結局現地調査はハノイ様、レンツ様、ハルカ様、あとエシオン様とアイオイ様でございます。とりあえず安全が確かめられてから研究職は送ることとなったので、ナーラックで一番自分の身を守れそうな人だけで行くこととなっております。テレジア様はリア様のお相手と、残務処理とのことでございました。
「ハルカ様、今のところどんな感じでございます?」
「うーん、見渡す限り低めの木々と、草っぱらって感じだねー。ただなーんとなくだけど魔力濃度が低い気がするね。」
「ナーラックって低めなんだよね。なんでかわからないんだけど。魔獣被害が少ないのはそのためかもみたいな話だった気がする。」
ハノイ様はそうつぶやかれます。
「ただ、おかげで農作物はちょっと小さめなんだよねぇ。」
「小ぶりなお野菜もかわいくて私好きですわ。」
「まあ、そういう考え方もあるか。ふわー、とりあえずしばらく俺は寝る。あとよろしく‥‥スヤァ。」
ハノイ様は目を閉じた瞬間眠られました。
「疲れ切ってるみたいだねぇ。」
レンツ様は毛布を掛けられます。
「まあ男爵領主の仕事量じゃないようではあるからなぁ‥‥。アステアラカでの心労もあったのだろう。」
エシオン様は渋い顔をされております。
「ヴィル殿では分らぬかもしれないが、身分差のある状況はなかなか心労があるらしいぞ。」
「ハノイ様は良い人ですから、苦労もひとしおなのでございましょう。」
レンツ様からも要らない苦労を背負って悩んでいるけれど、それだからこそ仕えていると仰っていた記憶がございます。
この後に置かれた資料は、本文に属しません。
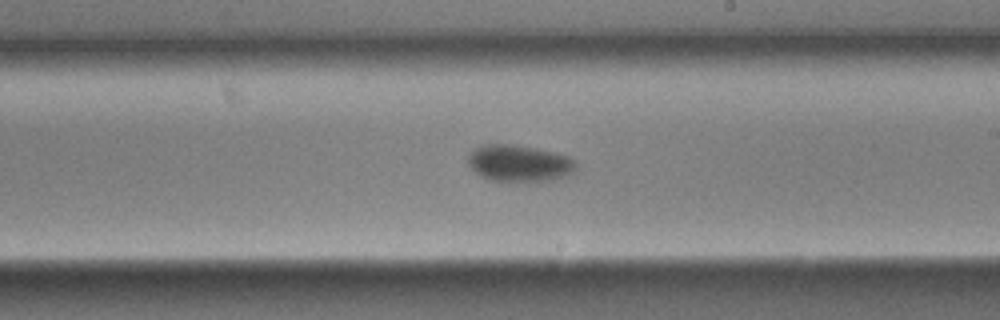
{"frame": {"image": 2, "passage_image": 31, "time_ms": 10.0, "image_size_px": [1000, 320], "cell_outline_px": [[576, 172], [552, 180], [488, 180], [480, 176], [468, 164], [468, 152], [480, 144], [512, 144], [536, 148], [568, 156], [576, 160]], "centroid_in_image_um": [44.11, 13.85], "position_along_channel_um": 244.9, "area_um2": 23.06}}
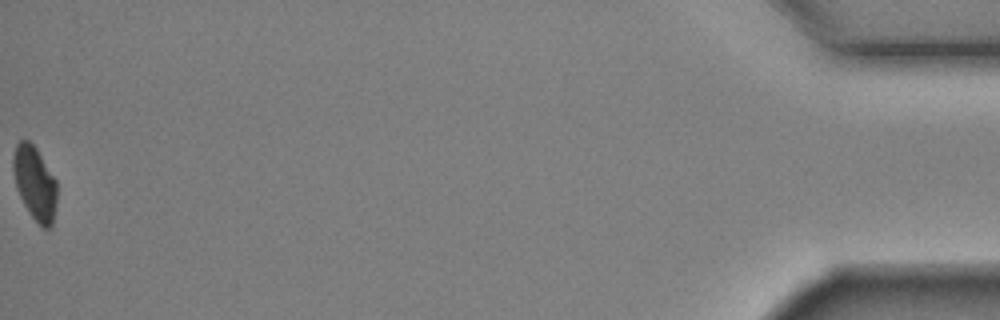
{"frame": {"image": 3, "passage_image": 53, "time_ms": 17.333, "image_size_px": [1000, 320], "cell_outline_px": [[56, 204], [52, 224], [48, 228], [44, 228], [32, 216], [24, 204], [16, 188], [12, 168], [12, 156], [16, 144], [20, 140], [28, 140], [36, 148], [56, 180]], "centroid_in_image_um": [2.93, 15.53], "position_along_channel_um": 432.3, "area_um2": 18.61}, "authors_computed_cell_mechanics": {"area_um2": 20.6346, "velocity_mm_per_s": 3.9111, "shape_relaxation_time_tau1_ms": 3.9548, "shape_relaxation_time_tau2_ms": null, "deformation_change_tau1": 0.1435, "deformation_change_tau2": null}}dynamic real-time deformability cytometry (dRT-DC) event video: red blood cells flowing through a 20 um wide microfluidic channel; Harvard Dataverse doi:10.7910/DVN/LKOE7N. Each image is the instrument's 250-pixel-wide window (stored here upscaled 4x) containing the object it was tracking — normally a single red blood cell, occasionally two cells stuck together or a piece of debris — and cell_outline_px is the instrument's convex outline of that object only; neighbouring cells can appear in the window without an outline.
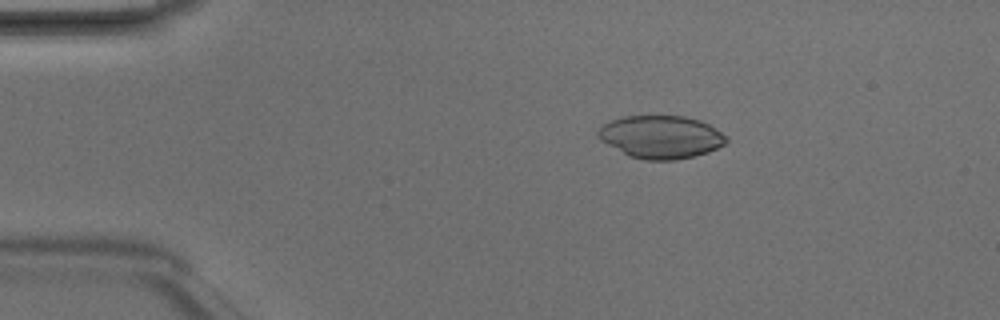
{"species": "Egyptian fruit bat (a non-hibernating species)", "species_latin": "Rousettus aegyptiacus", "temperature_condition": "room temperature", "stored_images_in_passage": 3, "camera_frame_rate_fps": 3000, "um_per_image_px": 0.085, "animal": {"sex": "male"}, "frame": {"image": 1, "passage_image": 1, "time_ms": 0.0, "image_size_px": [1000, 320], "cell_outline_px": [[728, 140], [724, 144], [708, 152], [676, 160], [644, 160], [628, 156], [600, 140], [596, 136], [596, 132], [604, 124], [620, 116], [684, 116], [700, 120], [716, 128], [728, 136]], "centroid_in_image_um": [56.17, 11.64], "position_along_channel_um": 28.8, "area_um2": 32.14}}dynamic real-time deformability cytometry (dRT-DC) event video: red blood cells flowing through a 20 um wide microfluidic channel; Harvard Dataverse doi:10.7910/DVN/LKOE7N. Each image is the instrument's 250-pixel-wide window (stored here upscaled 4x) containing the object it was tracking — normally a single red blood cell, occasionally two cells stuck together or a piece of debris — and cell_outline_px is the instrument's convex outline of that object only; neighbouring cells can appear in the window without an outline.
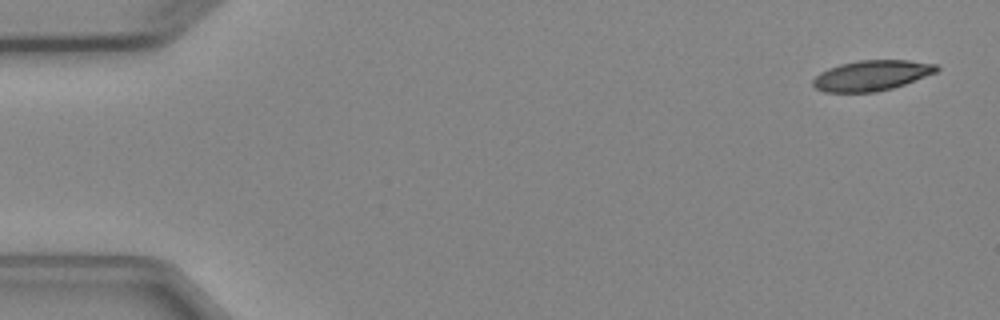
{"species": "Egyptian fruit bat (a non-hibernating species)", "species_latin": "Rousettus aegyptiacus", "temperature_condition": "cold", "stored_images_in_passage": 6, "camera_frame_rate_fps": 3000, "um_per_image_px": 0.085, "animal": {"sex": "female"}, "frame": {"image": 1, "passage_image": 1, "time_ms": 0.0, "image_size_px": [1000, 320], "cell_outline_px": [[940, 68], [936, 72], [904, 84], [892, 88], [876, 92], [824, 92], [816, 88], [812, 84], [812, 80], [820, 72], [828, 68], [840, 64], [860, 60], [908, 60], [936, 64]], "centroid_in_image_um": [74.07, 6.41], "position_along_channel_um": 10.9, "area_um2": 21.79}}
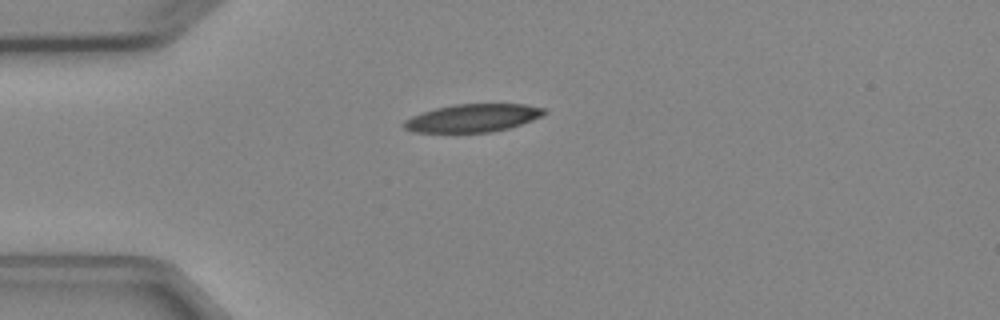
{"frame": {"image": 2, "passage_image": 4, "time_ms": 3.667, "image_size_px": [1000, 320], "cell_outline_px": [[548, 112], [544, 116], [508, 128], [492, 132], [412, 132], [404, 128], [404, 120], [412, 116], [436, 108], [456, 104], [524, 104], [544, 108]], "centroid_in_image_um": [40.22, 10.03], "position_along_channel_um": 44.8, "area_um2": 22.72}}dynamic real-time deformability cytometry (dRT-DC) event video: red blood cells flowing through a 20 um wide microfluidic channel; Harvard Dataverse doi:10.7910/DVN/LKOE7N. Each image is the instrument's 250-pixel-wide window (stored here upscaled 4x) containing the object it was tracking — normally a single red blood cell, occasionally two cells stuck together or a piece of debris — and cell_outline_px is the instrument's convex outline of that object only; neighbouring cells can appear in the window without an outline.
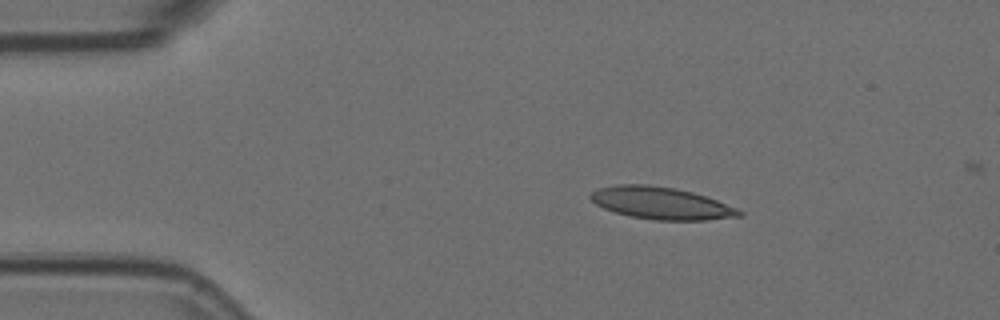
{"species": "Egyptian fruit bat (a non-hibernating species)", "species_latin": "Rousettus aegyptiacus", "temperature_condition": "room temperature", "stored_images_in_passage": 3, "camera_frame_rate_fps": 3000, "um_per_image_px": 0.085, "animal": {"sex": "female"}, "frame": {"image": 1, "passage_image": 1, "time_ms": 0.0, "image_size_px": [1000, 320], "cell_outline_px": [[744, 216], [708, 220], [656, 220], [632, 216], [616, 212], [604, 208], [596, 204], [588, 196], [592, 192], [600, 188], [616, 184], [648, 184], [676, 188], [692, 192], [716, 200], [736, 208], [744, 212]], "centroid_in_image_um": [56.22, 17.26], "position_along_channel_um": 28.8, "area_um2": 27.74}}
「ただまあこれでこの地が開拓出来るならナーラックにも特需が生まれるかもしれませんわね。」
「ギリ畑かなー。水はけは良さそうだけど。川があるからいけるかも。」
ハルカ様はキョロキョロしながら目算されております。
「まあ開墾するなら言ってねー。木くらいなら吹き飛ばせるから。」
「ふむ、そういう手段もあるのですね。」
「いや普通はないぞ。というか開墾も地域産業だから市民に任せたほうがよい。」
エシオン様が止められます。
できる人間だけで回すと目先の効率は良いかもしれませんが長期スパンでは宜しくないということでございます。
「ヴィルさんならちょちょいでできそうよね。」
アイオイ様のそれは買いかぶりでございましょう。
「力加減間違えますと植物の生えない土地になりそうでございますが。」
「ヴィルさんの力は封印しておこう。」
みなうんうんと頷いていらっしゃいます。
そうして日が落ちる前に少し大きめの木の下で野営をすることとなりました。
「ユーズゥ様の輸送も悪くはございませんが、こういったのんびりした旅もよろしいですわね。」
「概ね合意だが、ウキウキ100点に対して現在立ち入り禁止区域内なのでマイナス200点かな。」
ハノイ様はやや緊張されております。
「魔獣は夜に活発になることが多いと言われてるから、寝ずの番はしっかりやらないとね。」
「初日は私とハルカに任せてもらおう。」
エシオン様はそうおっしゃいます。
「私居なくて大丈夫?」
アイオイ様は首をひねられております。
「浄化の力は切り札ですので残しておくほうがよろしいでしょう。まあワイルドカードがありますが‥‥。」
「そっか。おけおけ。」
「襲ったりしないからご安心を。」
ハルカ様は笑っておっしゃいます。
「今ならいい勝負になるとは思うぞ?」
エシオン様はにやりと笑われます。